Brazil’s universities are confident that the flagship student exchange programme Science Without Borders will be relaunched, but want to ensure that it does not drain funding from other academic activities.
Between 2011 and 2016, more than 90,000 Brazilian students and researchers travelled to international universities under the scheme, but it now faces an uncertain future because of the country’s ongoing financial crisis.
The scheme’s annual funding was cut last year from nearly R3.5 billion (£850 million) to R2.1 billion and new scholarships have been frozen because of lack of funds.
Raul Machado Neto, provost for international cooperation at the University of São Paulo, told Times Higher Education that policymakers were “committed” to Science Without Borders continuing.
“I am confident that it will be relaunched because it is an important experience for the students,” Professor Machado Neto said.
However, Professor Machado Neto said that universities hoped that Science Without Borders could be redesigned to better serve the needs of Brazil’s universities.
In particular, he said that universities wanted to have a stronger role in the scheme and a bigger say in where students went, ensuring that relationships can be built up between institutions, not just between students and foreign institutions.
And he suggested that Science Without Borders may need to operate on a more modest scale, in order to ensure that it does not impoverish other areas of higher education funding, such as research.
“The scale could be different and it could be done in a different way with more participation from the institution,” Professor Machado Neto said. “We would also like to have a programme that could not hurt other sources of support, like research.”
Brazilian government data show that 92,880 students and researchers went overseas under Science Without Borders between 2011 and 2016. The US and the UK were the primary destinations, welcoming 27,821 and 10,736 people respectively. Canada, France and Australia were also popular exchange countries.
Many observers regard mobility on this scale to be unsustainable and Brazil’s education ministry says that the scheme will focus in future on postgraduate rather than undergraduate exchange.

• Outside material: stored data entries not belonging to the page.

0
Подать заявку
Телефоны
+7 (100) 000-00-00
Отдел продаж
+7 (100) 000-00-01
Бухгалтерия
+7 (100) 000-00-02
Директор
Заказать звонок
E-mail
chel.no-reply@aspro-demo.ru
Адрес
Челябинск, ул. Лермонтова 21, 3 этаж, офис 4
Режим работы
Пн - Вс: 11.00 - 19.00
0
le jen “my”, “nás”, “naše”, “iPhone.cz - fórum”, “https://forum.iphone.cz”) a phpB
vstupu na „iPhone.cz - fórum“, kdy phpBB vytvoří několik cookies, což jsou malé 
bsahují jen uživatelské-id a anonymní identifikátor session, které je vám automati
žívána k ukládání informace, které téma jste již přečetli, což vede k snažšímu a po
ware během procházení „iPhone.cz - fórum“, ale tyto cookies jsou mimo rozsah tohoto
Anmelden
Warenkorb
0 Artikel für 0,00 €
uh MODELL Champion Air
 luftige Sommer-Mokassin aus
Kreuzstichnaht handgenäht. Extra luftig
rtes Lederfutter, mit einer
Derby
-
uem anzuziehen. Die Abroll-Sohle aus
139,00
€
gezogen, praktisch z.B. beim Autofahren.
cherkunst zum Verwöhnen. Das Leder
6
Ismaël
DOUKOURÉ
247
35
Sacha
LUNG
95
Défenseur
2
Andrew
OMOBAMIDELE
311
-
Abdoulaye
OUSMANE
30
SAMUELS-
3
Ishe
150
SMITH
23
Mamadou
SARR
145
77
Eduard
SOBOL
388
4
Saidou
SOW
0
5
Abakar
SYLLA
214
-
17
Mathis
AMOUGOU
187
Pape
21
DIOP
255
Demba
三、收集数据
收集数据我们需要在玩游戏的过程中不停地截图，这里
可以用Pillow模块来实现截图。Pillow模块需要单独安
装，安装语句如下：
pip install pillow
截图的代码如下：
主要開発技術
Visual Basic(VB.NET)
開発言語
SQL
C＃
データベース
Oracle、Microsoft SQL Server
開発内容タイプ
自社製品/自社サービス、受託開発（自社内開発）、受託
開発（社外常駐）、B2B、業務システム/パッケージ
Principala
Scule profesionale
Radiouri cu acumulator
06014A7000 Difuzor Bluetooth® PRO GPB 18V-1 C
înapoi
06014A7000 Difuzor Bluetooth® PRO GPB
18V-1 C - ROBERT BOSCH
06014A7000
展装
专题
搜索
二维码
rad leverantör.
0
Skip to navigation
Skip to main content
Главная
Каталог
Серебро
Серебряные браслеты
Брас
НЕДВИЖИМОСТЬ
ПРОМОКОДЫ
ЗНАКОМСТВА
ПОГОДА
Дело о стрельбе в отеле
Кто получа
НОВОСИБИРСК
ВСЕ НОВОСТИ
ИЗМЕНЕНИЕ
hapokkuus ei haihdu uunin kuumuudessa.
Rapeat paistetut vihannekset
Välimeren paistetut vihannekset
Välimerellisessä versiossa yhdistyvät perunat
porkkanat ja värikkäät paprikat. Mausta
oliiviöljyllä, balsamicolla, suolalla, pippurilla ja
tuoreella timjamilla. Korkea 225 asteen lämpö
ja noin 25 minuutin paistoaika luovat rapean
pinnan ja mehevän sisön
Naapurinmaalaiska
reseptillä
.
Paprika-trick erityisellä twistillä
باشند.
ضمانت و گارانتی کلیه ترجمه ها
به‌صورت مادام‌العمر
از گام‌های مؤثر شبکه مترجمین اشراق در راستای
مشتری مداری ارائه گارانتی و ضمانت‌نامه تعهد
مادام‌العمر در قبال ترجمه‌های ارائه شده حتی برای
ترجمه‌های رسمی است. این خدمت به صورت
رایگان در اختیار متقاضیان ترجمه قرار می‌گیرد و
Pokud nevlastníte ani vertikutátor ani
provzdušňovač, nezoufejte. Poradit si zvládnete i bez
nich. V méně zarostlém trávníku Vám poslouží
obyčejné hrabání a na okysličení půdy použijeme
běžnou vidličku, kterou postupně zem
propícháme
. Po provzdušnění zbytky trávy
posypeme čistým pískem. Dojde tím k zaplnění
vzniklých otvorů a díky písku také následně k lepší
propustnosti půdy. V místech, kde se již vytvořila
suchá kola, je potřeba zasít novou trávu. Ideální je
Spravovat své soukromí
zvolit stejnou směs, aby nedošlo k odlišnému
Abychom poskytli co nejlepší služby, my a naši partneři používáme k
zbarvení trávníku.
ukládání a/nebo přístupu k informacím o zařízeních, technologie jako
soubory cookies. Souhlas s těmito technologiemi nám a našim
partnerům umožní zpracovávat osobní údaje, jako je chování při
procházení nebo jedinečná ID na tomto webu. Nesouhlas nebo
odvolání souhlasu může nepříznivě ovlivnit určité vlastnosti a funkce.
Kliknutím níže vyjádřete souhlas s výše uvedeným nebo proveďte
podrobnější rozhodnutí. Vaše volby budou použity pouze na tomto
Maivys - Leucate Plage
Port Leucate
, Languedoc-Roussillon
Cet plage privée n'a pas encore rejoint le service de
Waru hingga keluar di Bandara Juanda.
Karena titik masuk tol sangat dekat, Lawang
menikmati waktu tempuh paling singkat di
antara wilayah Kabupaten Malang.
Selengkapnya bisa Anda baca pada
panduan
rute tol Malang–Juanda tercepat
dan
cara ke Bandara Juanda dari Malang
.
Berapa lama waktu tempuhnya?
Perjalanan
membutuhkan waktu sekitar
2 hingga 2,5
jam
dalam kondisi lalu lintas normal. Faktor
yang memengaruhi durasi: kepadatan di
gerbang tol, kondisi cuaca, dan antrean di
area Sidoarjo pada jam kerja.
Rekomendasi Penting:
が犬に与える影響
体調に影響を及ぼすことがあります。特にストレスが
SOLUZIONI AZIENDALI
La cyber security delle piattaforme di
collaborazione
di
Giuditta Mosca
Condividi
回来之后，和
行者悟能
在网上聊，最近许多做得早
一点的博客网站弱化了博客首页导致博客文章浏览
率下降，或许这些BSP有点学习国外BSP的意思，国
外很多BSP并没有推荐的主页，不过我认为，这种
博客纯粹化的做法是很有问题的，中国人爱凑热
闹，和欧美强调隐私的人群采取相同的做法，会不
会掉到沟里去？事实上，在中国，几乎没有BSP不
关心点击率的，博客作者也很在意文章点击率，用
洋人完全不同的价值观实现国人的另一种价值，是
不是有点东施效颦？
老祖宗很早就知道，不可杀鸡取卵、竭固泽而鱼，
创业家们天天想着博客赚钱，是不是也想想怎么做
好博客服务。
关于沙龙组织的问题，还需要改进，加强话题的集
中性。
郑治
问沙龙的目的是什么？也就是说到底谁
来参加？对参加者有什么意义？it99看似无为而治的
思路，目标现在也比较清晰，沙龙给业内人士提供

Speaking during the recent THE World Academic Summit, held at the University of California, Berkeley, Professor Machado Neto agreed that supporting master’s and especially doctoral students was a priority for institutions in the country, but cautioned that undergraduates were “future graduate students” and that international experience could make a “tremendous contribution” to their future careers.
Professor Machado Neto said that academics would “take some time” to assess the new government, which was installed following the impeachment of president Dilma Rousseff, but added that academic freedom had been “assured” by the new administration.
The key challenge, he said, was funding cuts, with the University of São Paulo facing a budgetary reduction of between 10 and 20 per cent. The impact on research projects that are being halted is a particular concern.
“We have research that is really impacting on quality of life; we have specific research that is important for local solutions,” he said. “Nobody is going to take care of this – the country, the state or the region – to provide solutions for the challenges.”